Asian American Legal Defense and Education Fund (AALDEF) executive director Margaret Fung said she welcomed the news, but cautioned that Ling-Cohan, viewed widely as a champion of gay rights, still needs to be nominated at the convention and then elected by a majority of the delegates.
“I’m glad that the Democratic County Committee won’t block Justice Ling-Cohan’s nomination, despite the screening panel’s decision, because she’s clearly qualified to serve another term on the New York Supreme Court,” Fung told NBC News in an email.
The Post first reported on Aug. 31 that the committee’s Independent Judicial Screening Panel determined Ling-Cohan was "lazy" and "slow" in dealing with her caseload, and that she was "disorganized, takes a lot of time off" and was "late with decisions."
Those accusations sent more than 100 of Ling-Cohan’s supporters — among them elected officials and members of bar associations, including the Korean American Lawyers Association of Greater New York — to the steps of New York City Hall last week to defend the appellate judge and her record.
Curtis Arluck, chairman of the party’s judicial committee, told the Post Sunday that the 22-member screening panel did not follow the rules for incumbent justices, who he said should get deference.
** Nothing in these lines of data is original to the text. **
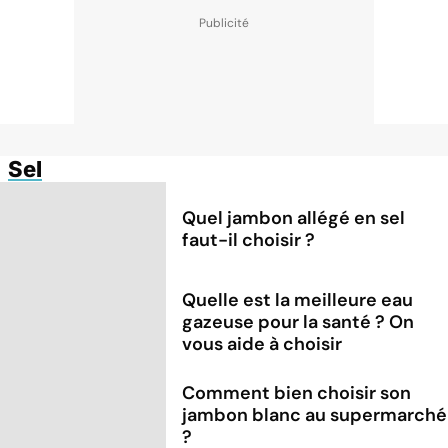
Sel
Quel jambon allégé en sel
faut-il choisir ?
Quelle est la meilleure eau
gazeuse pour la santé ? On
vous aide à choisir
Comment bien choisir son
jambon blanc au supermarché
?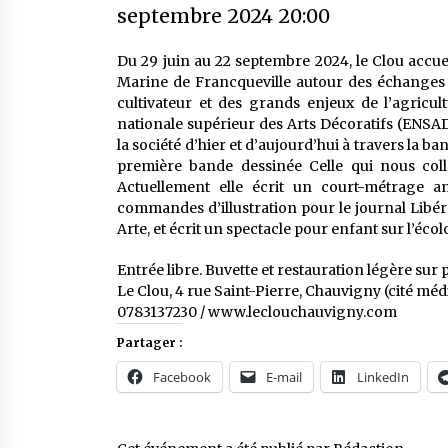
septembre 2024 20:00
Du 29 juin au 22 septembre 2024, le Clou accueil
Marine de Francqueville autour des échanges v
cultivateur et des grands enjeux de l’agric
nationale supérieur des Arts Décoratifs (ENSAD
la société d’hier et d’aujourd’hui à travers la ban
première bande dessinée Celle qui nous colle
Actuellement elle écrit un court-métrage ani
commandes d’illustration pour le journal Libér
Arte, et écrit un spectacle pour enfant sur l’écol
Entrée libre. Buvette et restauration légère sur 
Le Clou, 4 rue Saint-Pierre, Chauvigny (cité méd
0783137230 / www.leclouchauvigny.com
Partager :
Facebook
E-mail
LinkedIn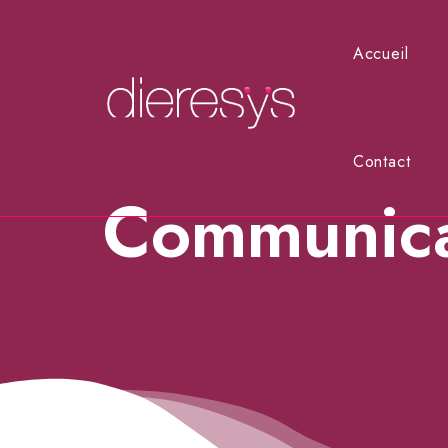
Accueil
Contact
Communica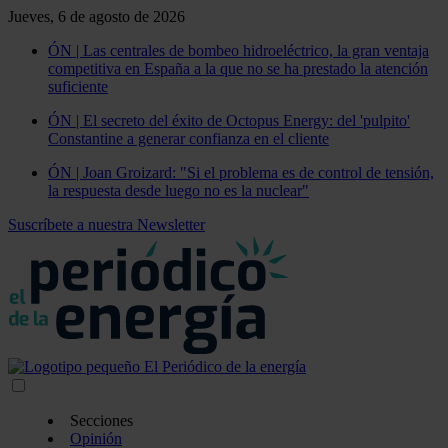
Jueves, 6 de agosto de 2026
ÓN | Las centrales de bombeo hidroeléctrico, la gran ventaja
competitiva en España a la que no se ha prestado la atención
suficiente
ÓN | El secreto del éxito de Octopus Energy: del 'pulpito'
Constantine a generar confianza en el cliente
ÓN | Joan Groizard: "Si el problema es de control de tensión,
la respuesta desde luego no es la nuclear"
Suscríbete a nuestra Newsletter
Secciones
Opinión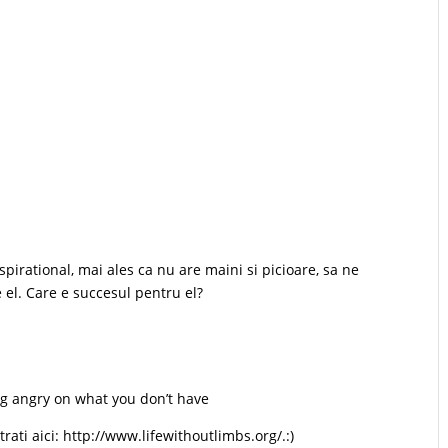
pirational, mai ales ca nu are maini si picioare, sa ne
 el. Care e succesul pentru el?
ng angry on what you don’t have
trati aici: http://www.lifewithoutlimbs.org/.:)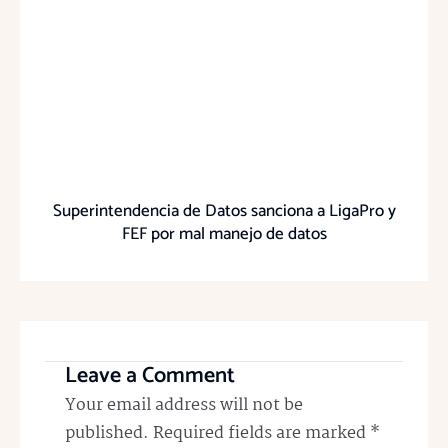
Superintendencia de Datos sanciona a LigaPro y
FEF por mal manejo de datos
Leave a Comment
Your email address will not be
published.
Required fields are marked
*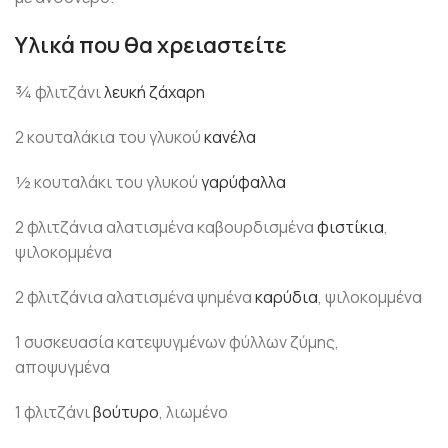
Υλικά που θα χρειαστείτε
¾ φλιτζάνι
λευκή
ζάχαρη
2 κουταλάκια του γλυκού
κανέλα
½ κουταλάκι του γλυκού
γαρύφαλλα
2 φλιτζάνια αλατισμένα καβουρδισμένα
φιστίκια
,
ψιλοκομμένα
2 φλιτζάνια αλατισμένα ψημένα
καρύδια
, ψιλοκομμένα
1 συσκευασία κατεψυγμένων φύλλων ζύμης,
αποψυγμένα
1 φλιτζάνι
βούτυρο
, λιωμένο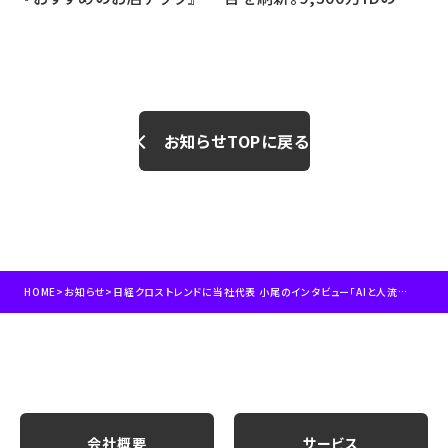
当社の人流分析プラットフ
世界の行動分析”と広告リ
ォーム「Location AI
ーチを直結した「人流広告
Platform®」が紹介されま
（Flow Ad）」を提供開始。
した
お知らせTOPに戻る
HOME
>
お知らせ
>
日経クロストレンドに当社代表 小尾のインタビュー「AIと人流データ分析」に関する取り組みが掲載されました
会社概要
サービス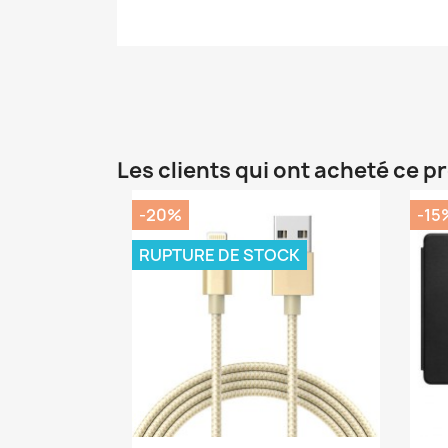
Les clients qui ont acheté ce p
-20%
-15
RUPTURE DE STOCK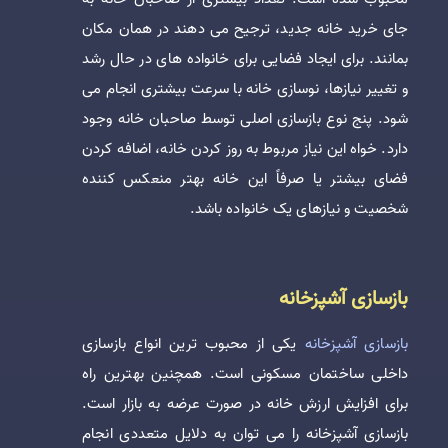
جای خرید خانه جدید، ترجیح می دهند در همان مکان
بمانند. برای ایجاد فضایی برای خانواده های در حال رشد
و تغییر نیازها، نوسازی خانه با سرعت بیشتری انجام می
شود. پنج نوع بازسازی اصلی توسط صاحبان خانه وجود
دارد. خواه این نیاز مربوط به روز کردن خانه، اضافه کردن
فضای بیشتر یا صرفاً این خانه بهتر منعکس کننده
شخصیت و نیازهای یک خانواده باشد.
بازسازی آشپزخانه
بازسازی آشپزخانه
یکی از محبوب ترین انواع بازسازی
داخلی ساختمان مسکونی است. همچنین بهترین راه
برای افزایش ارزش خانه در صورت عرضه به بازار است.
بازسازی آشپزخانه را می توان به دلایل متعددی انجام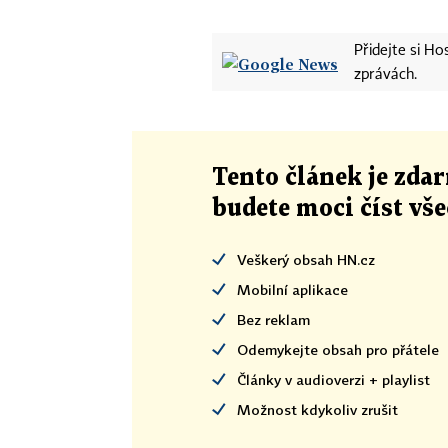
Přidejte si H
zprávách.
Tento článek
je
zdar
budete moci číst vš
Veškerý obsah HN.cz
Mobilní aplikace
Bez reklam
Odemykejte obsah pro přátele
Články v audioverzi + playlist
Možnost kdykoliv zrušit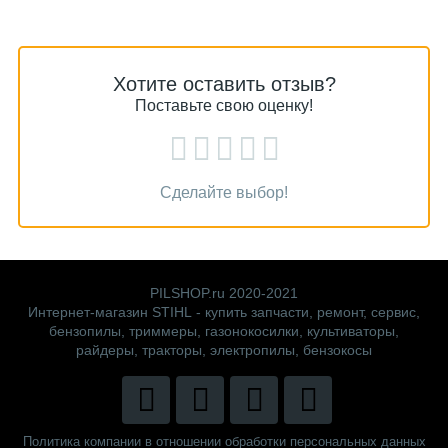
Хотите оставить отзыв?
Поставьте свою оценку!
Сделайте выбор!
PILSHOP.ru 2020-2021
Интернет-магазин STIHL - купить запчасти, ремонт, сервис,
бензопилы, триммеры, газонокосилки, культиваторы,
райдеры, тракторы, электропилы, бензокосы
Политика компании в отношении обработки персональных данных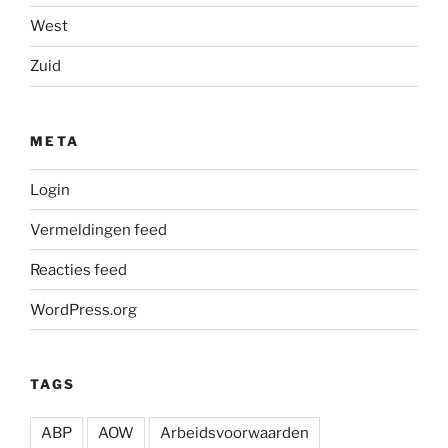
West
Zuid
META
Login
Vermeldingen feed
Reacties feed
WordPress.org
TAGS
ABP
AOW
Arbeidsvoorwaarden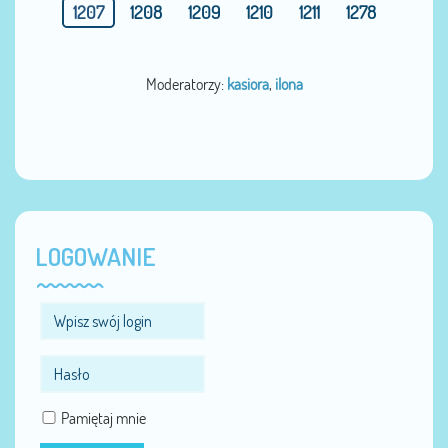
1207
1208
1209
1210
1211
1278
Moderatorzy:
kasiora
,
ilona
LOGOWANIE
Pamiętaj mnie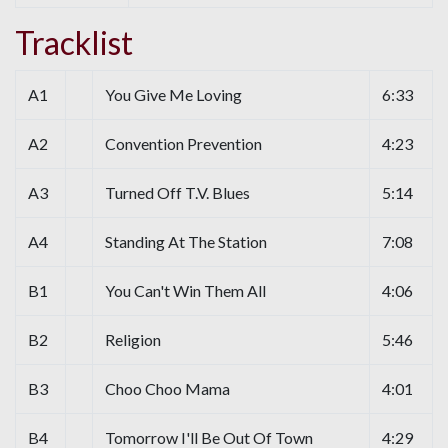
Tracklist
A1
You Give Me Loving
6:33
A2
Convention Prevention
4:23
A3
Turned Off T.V. Blues
5:14
A4
Standing At The Station
7:08
B1
You Can't Win Them All
4:06
B2
Religion
5:46
B3
Choo Choo Mama
4:01
B4
Tomorrow I'll Be Out Of Town
4:29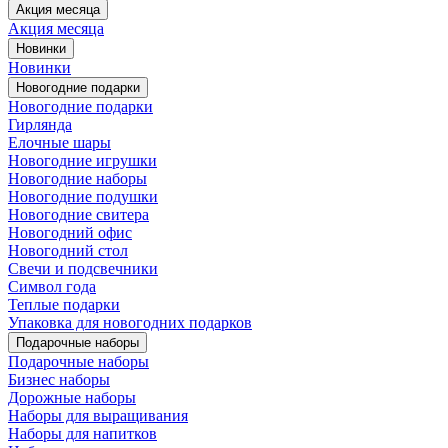
Акция месяца
Акция месяца
Новинки
Новинки
Новогодние подарки
Новогодние подарки
Гирлянда
Елочные шары
Новогодние игрушки
Новогодние наборы
Новогодние подушки
Новогодние свитера
Новогодний офис
Новогодний стол
Свечи и подсвечники
Символ года
Теплые подарки
Упаковка для новогодних подарков
Подарочные наборы
Подарочные наборы
Бизнес наборы
Дорожные наборы
Наборы для выращивания
Наборы для напитков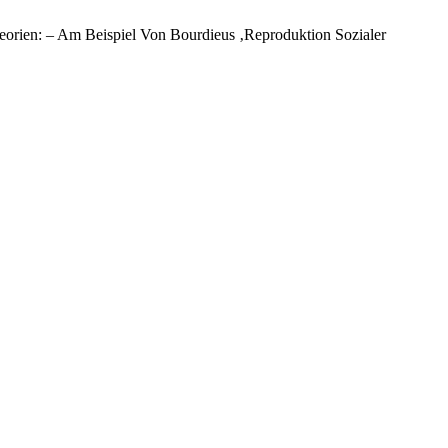
eorien: – Am Beispiel Von Bourdieus ‚Reproduktion Sozialer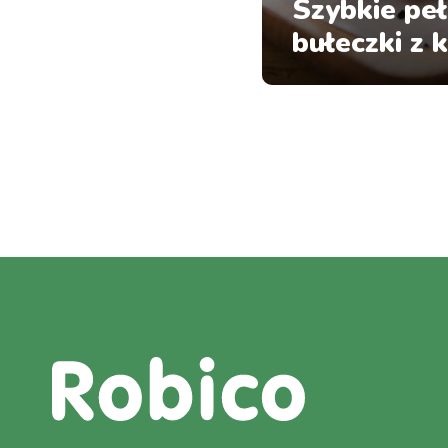
Szybkie peł
bułeczki z 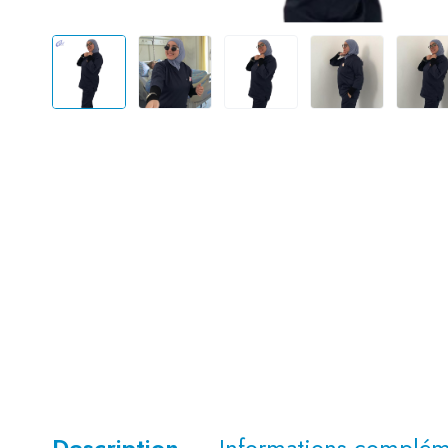
Description
Informations complém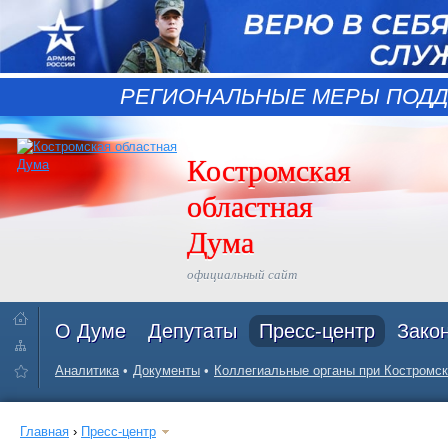
РЕГИОНАЛЬНЫЕ МЕРЫ ПОДД
Костромская
областная
Дума
официальный сайт
О Думе
Депутаты
Пресс-центр
Зако
Аналитика
Документы
Коллегиальные органы при Костромск
Главная
›
Пресс-центр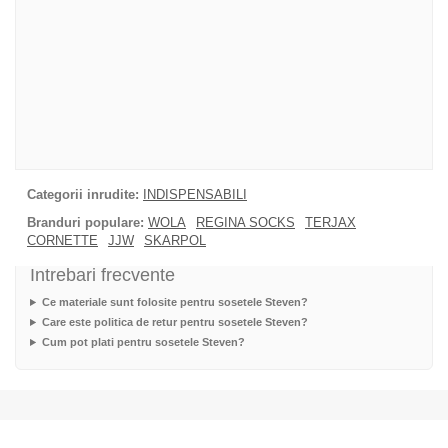
Categorii inrudite:
INDISPENSABILI
Branduri populare:
WOLA
REGINA SOCKS
TERJAX
CORNETTE
JJW
SKARPOL
Intrebari frecvente
Ce materiale sunt folosite pentru sosetele Steven?
Care este politica de retur pentru sosetele Steven?
Cum pot plati pentru sosetele Steven?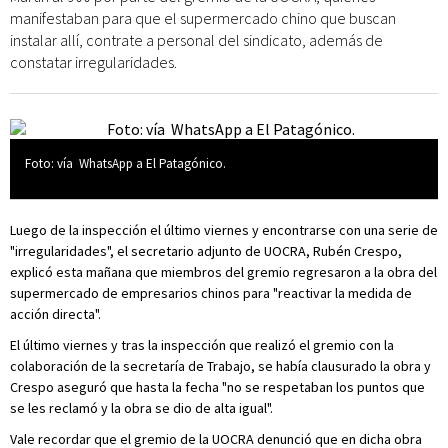
manifestaban para que el supermercado chino que buscan
instalar allí, contrate a personal del sindicato, además de
constatar irregularidades.
Foto: vía WhatsApp a El Patagónico.
Luego de la inspección el último viernes y encontrarse con una serie de
"irregularidades", el secretario adjunto de UOCRA, Rubén Crespo,
explicó esta mañana que miembros del gremio regresaron a la obra del
supermercado de empresarios chinos para "reactivar la medida de
acción directa".
El último viernes y tras la inspección que realizó el gremio con la
colaboración de la secretaría de Trabajo, se había clausurado la obra y
Crespo aseguró que hasta la fecha "no se respetaban los puntos que
se les reclamó y la obra se dio de alta igual".
Vale recordar que el gremio de la UOCRA denunció que en dicha obra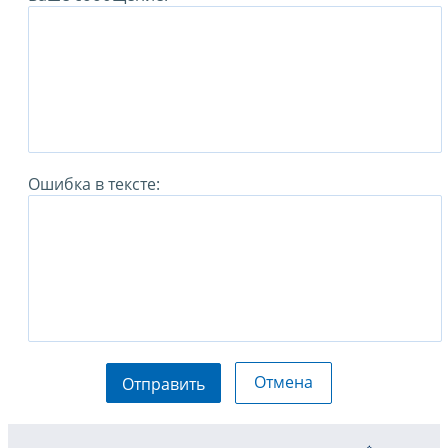
Ошибка в тексте:
Отмена
Отправить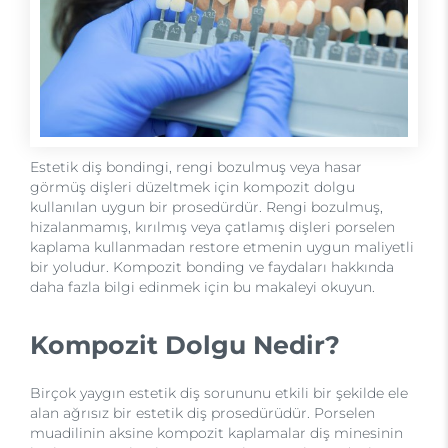
Estetik diş bondingi, rengi bozulmuş veya hasar
görmüş dişleri düzeltmek için kompozit dolgu
kullanılan uygun bir prosedürdür. Rengi bozulmuş,
hizalanmamış, kırılmış veya çatlamış dişleri porselen
kaplama kullanmadan restore etmenin uygun maliyetli
bir yoludur. Kompozit bonding ve faydaları hakkında
daha fazla bilgi edinmek için bu makaleyi okuyun.
Kompozit Dolgu Nedir?
Birçok yaygın estetik diş sorununu etkili bir şekilde ele
alan ağrısız bir estetik diş prosedürüdür. Porselen
muadilinin aksine kompozit kaplamalar diş minesinin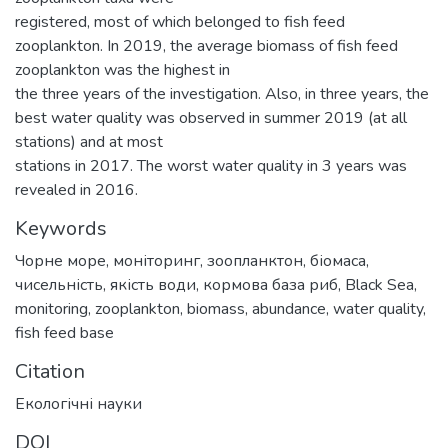
registered, most of which belonged to fish feed
zooplankton. In 2019, the average biomass of fish feed
zooplankton was the highest in
the three years of the investigation. Also, in three years, the
best water quality was observed in summer 2019 (at all
stations) and at most
stations in 2017. The worst water quality in 3 years was
revealed in 2016.
Keywords
Чорне море
,
моніторинг
,
зоопланктон
,
біомаса
,
чисельність
,
якість води
,
кормова база риб
,
Black Sea
,
monitoring
,
zooplankton
,
biomass
,
abundance
,
water quality
,
fish feed base
Citation
Екологічні науки
DOI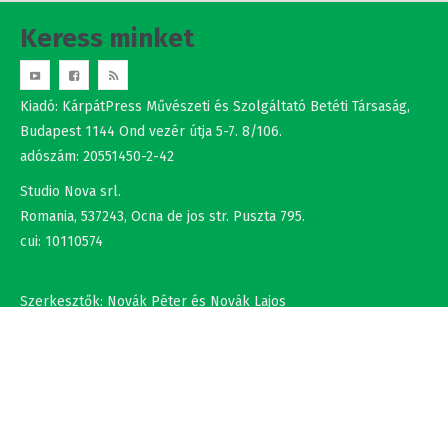
Kiadó: KárpátPress Művészeti és Szolgáltató Betéti Társaság,
Budapest 1144 Ond vezér útja 5-7. 8/106.
adószám: 20551450-2-42
Studio Nova srl.
Romania, 537243, Ocna de jos str. Puszta 795.
cui: 10110574
Szerkesztők: Novák Péter és Novák Lajos
+36302308877 , +40737875931
NÉV
EMAIL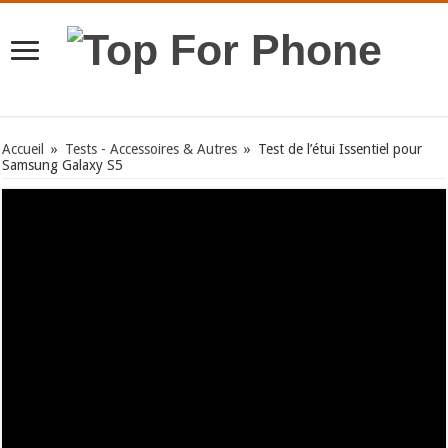
Accueil
»
Tests - Accessoires & Autres
»
Test de l’étui Issentiel pour
Samsung Galaxy S5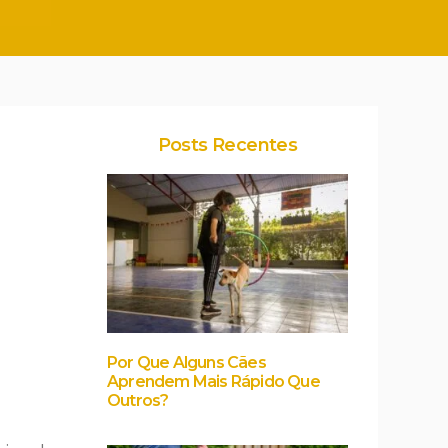
Posts Recentes
Por Que Alguns Cães
Aprendem Mais Rápido Que
Outros?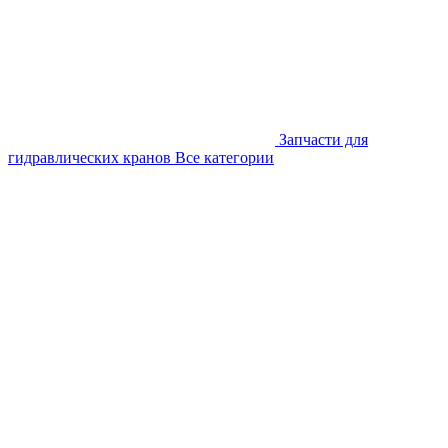
Запчасти для
гидравлических кранов
Все категории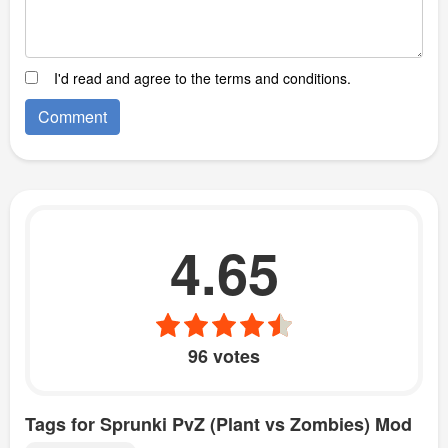
I'd read and agree to the terms and conditions.
4.65
96 votes
Tags for Sprunki PvZ (Plant vs Zombies) Mod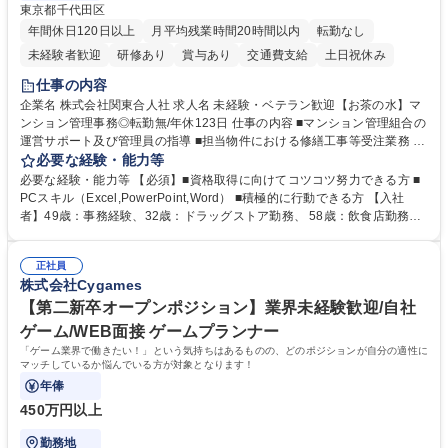
東京都千代田区
年間休日120日以上
月平均残業時間20時間以内
転勤なし
未経験者歓迎
研修あり
賞与あり
交通費支給
土日祝休み
仕事の内容
企業名 株式会社関東合人社 求人名 未経験・ベテラン歓迎【お茶の水】マ
ンション管理事務◎転勤無/年休123日 仕事の内容 ■マンション管理組合の
運営サポート及び管理員の指導 ■担当物件における修繕工事等受注業務 ■
事務所内での事務業務等 ★異業界からの転職者が多数活躍しています
必要な経験・能力等
【年収補足】532万円 ＋別途インセンティヴで平均約100万円/年（昨年度
必要な経験・能力等 【必須】■資格取得に向けてコツコツ努力できる方 ■
実績） ＋管理業務主任者資格手当50,000円/月 ★親会社である株式会社合
PCスキル（Excel,PowerPoint,Word） ■積極的に行動できる方 【入社
人社計画研究所社のグループ会社として、質の高いサービスと適性価格を
者】49歳：事務経験、32歳：ドラッグストア勤務、 58歳：飲食店勤務
武器に約20年受託戸数増加中です。https://www.gojin.co.jp/abt/abt_3.html
等：中途採用の9割が未経験者！ 【資格取得支援】■メンター制度■社内模
募集職種 未経験・ベテラン歓迎【お茶の水】マンション管理事務◎転勤
試や研修制度など充実！ ＊未資格者の8割以上が入社2年以内に資格を取
無/年休123日
正社員
得出来ております！ 【魅力】■フレックス制度、未経験からでも下限年収
株式会社Cygames
を一律支給！ ■管理業務主任者資格取得後には50,000円/月の手当あり！
学歴・資格 学歴：大学院 大学 高専 短大 専修学校 高校 語学力： 資格：第
【第二新卒オープンポジション】業界未経験歓迎/自社
一種運転免許普通自動車
ゲーム/WEB面接 ゲームプランナー
「ゲーム業界で働きたい！」という気持ちはあるものの、どのポジションが自分の適性に
マッチしているか悩んでいる方が対象となります！
年俸
450万円以上
勤務地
Exceptions, however, include “egregious ethical or professional conduct” that has been documented, the paper reported.
“The panel did not apply that standard,” Arluck said, according to The Post. “There was no obvious issue. There was nothing even non-egregious.”
The New York County Democratic Committee did not immediately respond to a request for comment Monday afternoon. A woman who answered the phone at Ling-Cohan’s chambers told NBC News Ling-Cohan could not immediately comment because she’s a sitting judge.
Among the cases Ling-Cohan has heard was Hernandez v. Robles, in which she ruled in 2005 that barring same-sex couples from marrying violated New York's constitution. That decision was overturned on appeal, but New York later passed the Marriage Equality Act in 2011, which was signed into law the same year.
At the Sept. 6 City Hall rally, some speakers suggested that the screening panel’s rejection of Ling-Cohan was colored by politics and tainted by conflicts of interest.
"The panel was stacked with lawyers from the real estate and corporate sectors who were determined to remove her from the bench because of her fairness to tenants and consumers," Allen Roskoff, president of the Jim Owles Liberal Democratic Club, a progressive LGBT political club, said in a statement.
As the New York County Democratic Committee prepares for its judicial convention next week, some are calling for an overhaul of the screening process, which decides who can run under the party in Manhattan for State Supreme Court.
“I believe this ‘independent’ judicial screening process needs to be reformed, so that it cannot be manipulated by certain factions or political cliques to prevent qualified candidates getting access to the ballot,” AALDEF’s Fung said.